In the four games since getting word from general manager Koby Altman that Cleveland was gaining traction on a few trades to significantly reshape the roster, James has averaged 30.0 points on 55.3 percent from the field and 45.5 percent from beyond the arc to go with 9.5 rebounds and 13.0 assists. The Cavs have outscored the opponent by 33 points with him on the floor.

That’s closer to what Cleveland expects each night. Are those lofty expectations? Certainly. But it comes with the territory of being the game’s best — just as James admitted in early February during that media session.

He’s supposed to be the tide that lifts all boats. He’s the reason, despite a pile of evidence to the contrary, many refused to bury the Cavs too early, believing he would somehow drag a broken roster into the NBA Finals once again. Cleveland’s ace in the hole, James masks weaknesses and helps turn fringe players into pivotal rotation pieces.

That guy is back, enlivened and motivated, ready to propel the Cavs into the stretch run after a watershed trade deadline.

The Cavs added four players — Jordan Clarkson, Rodney Hood, Larry Nance Jr. and George Hill — and all of them delivered in a signature win. Still, getting a joyful James was the most substantial addition.
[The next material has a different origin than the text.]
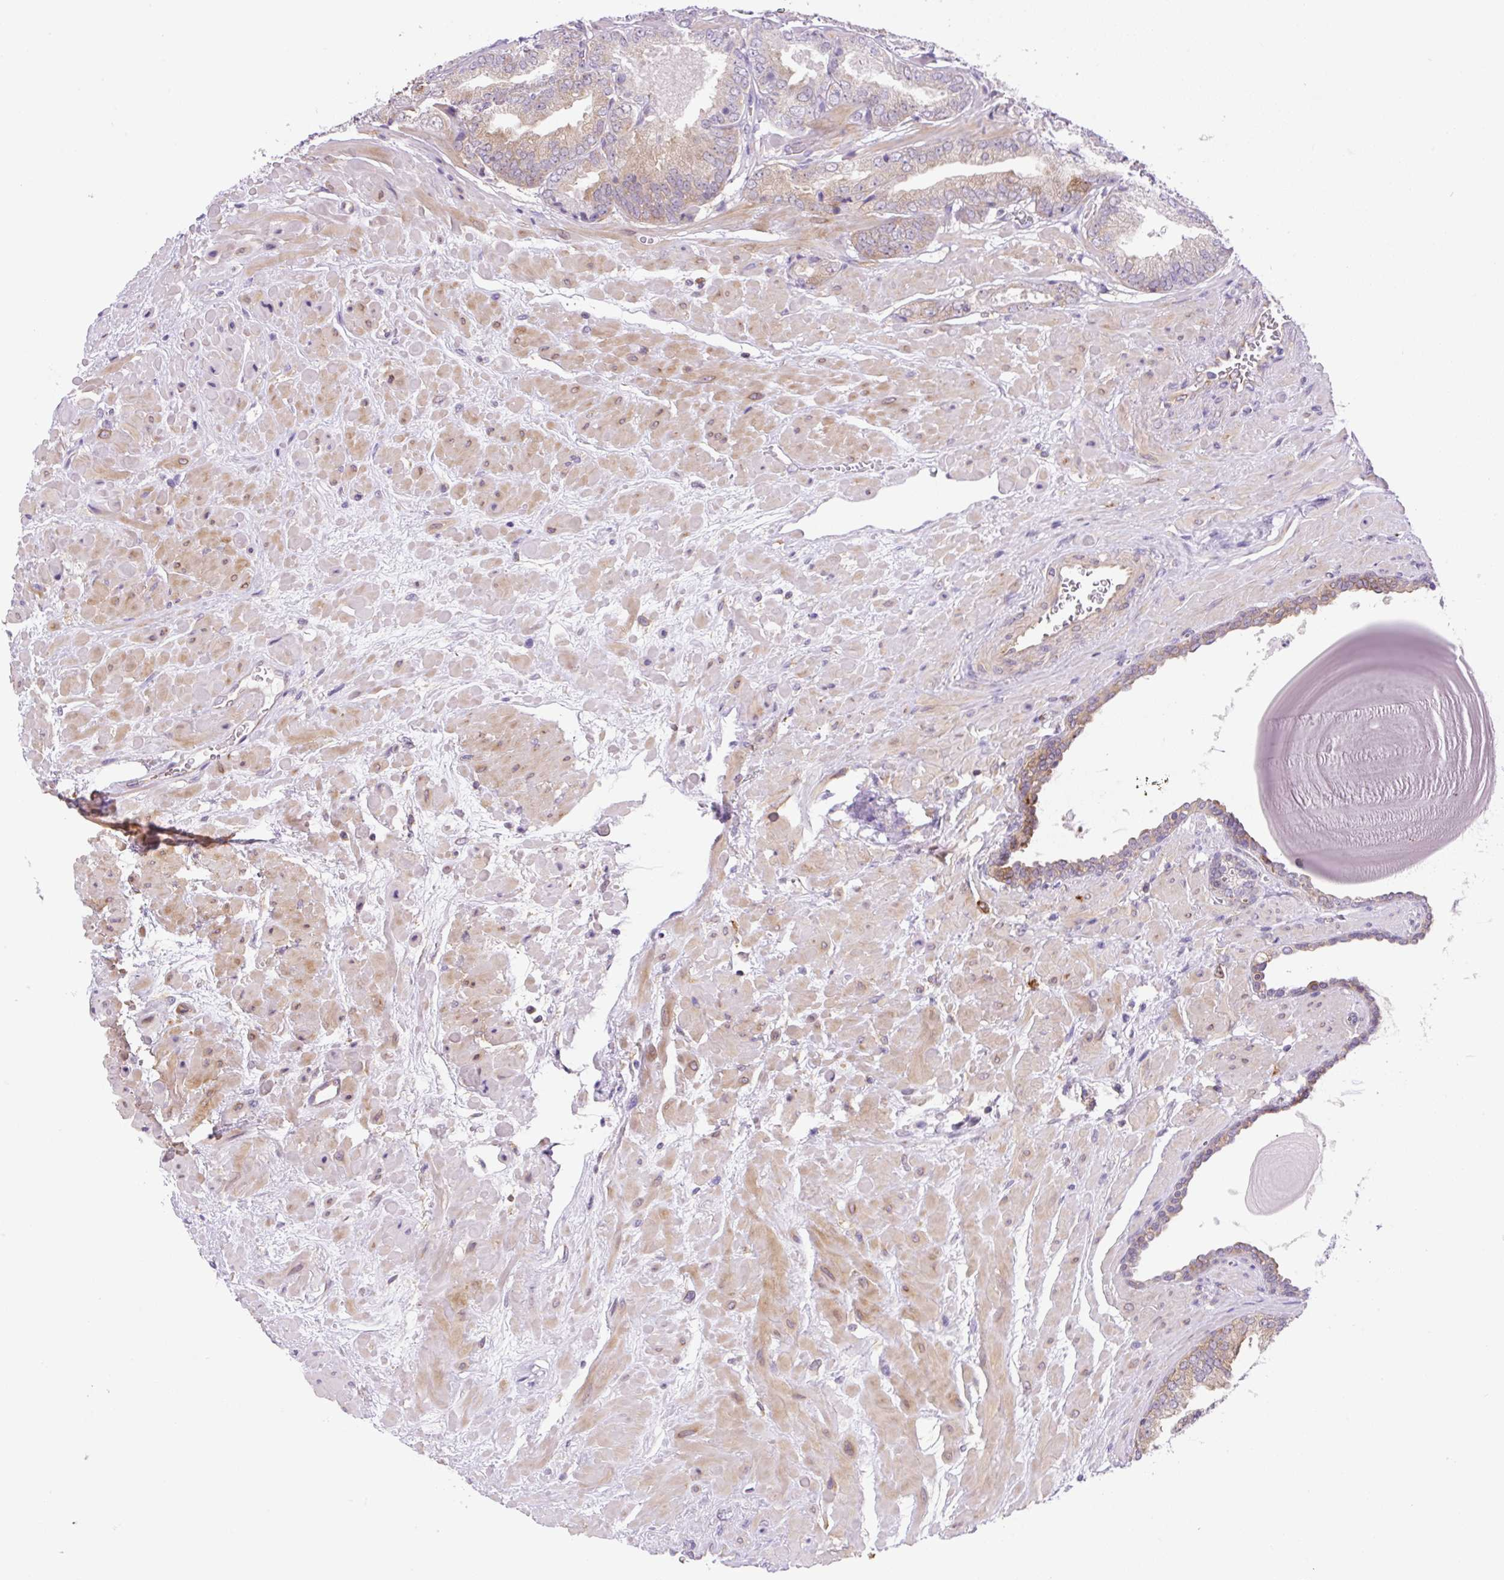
{"staining": {"intensity": "weak", "quantity": "<25%", "location": "cytoplasmic/membranous"}, "tissue": "prostate cancer", "cell_type": "Tumor cells", "image_type": "cancer", "snomed": [{"axis": "morphology", "description": "Adenocarcinoma, High grade"}, {"axis": "topography", "description": "Prostate"}], "caption": "A histopathology image of prostate cancer stained for a protein demonstrates no brown staining in tumor cells.", "gene": "CAMK2B", "patient": {"sex": "male", "age": 68}}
By James’ standards, he wasn’t good enough in January. Not immune to criticism, he was at the center of Cleveland’s grim month, complete with blowout losses and team meetings. Under his watch, the locker room, a family environment he worked so hard to build, deteriorated.

On the court, it wasn’t much better.

James failed to reach his season scoring average in eight of the 14 games. He averaged 23.5 points, 7.3 rebounds, 7.4 assists and 4.7 turnovers. He also shot a paltry 22 percent from 3-point range. Fine numbers for a lesser player, just not for one of the greatest ever.

With him on the floor, the Cavs were outscored by a whopping 99 points in 504 minutes. His effort waned and his body language was poor. In close games late, when James typically puts his imprint on the outcome, he repeatedly came up short.

Maybe James was willingly stepping aside, letting Thomas run the offense so he could try to work his way back into form and build some positive momentum. Or maybe James was trying to teach Thomas a lesson about playing the right way, something James did with Kyrie Irving by letting him fail on his own early in their time together.

Perhaps James was protesting, trying to shine a light on the flawed roster. In the past, James has smoothly sent messages to the front office — on or off the court — prior to the trade deadline, hoping to spark changes. Just last year, he talked about the roster being top heavy, the front office being content following an NBA championship and the team needing another playmaker.

This time, it was his play that signaled an unhappy star.      

Whatever the reason, whether it was intentional or not, the Cavs are now benefiting. He looks different, having the ball in his hands more and attacking the defense with shooters surrounding him. He’s moving faster and there’s a bounce in his step. He sounds different too, hoarse after days of barking out instructions to new teammates.

“This is the third game in a row my voice is gone,” James told reporters following the game. “I’m just trying to have the communication at an all-time high for us, for the new guys and for the rest of the guys as well.

“My voice has to be heard. Some things we could do on the fly with the guys that we had to start the season or in the past because we kind of knew the system. Right now I’m trying to fast track it and make sure that the new guys are always hearing me behind them on the defensive end and offensively they know where to go. So I’m just trying to do my part and lead them the best way I can.”

James didn’t do that last month. If the trades have again unlocked the early-season MVP candidate then those January doldrums were all worth it and another Finals appearance is no longer out of reach.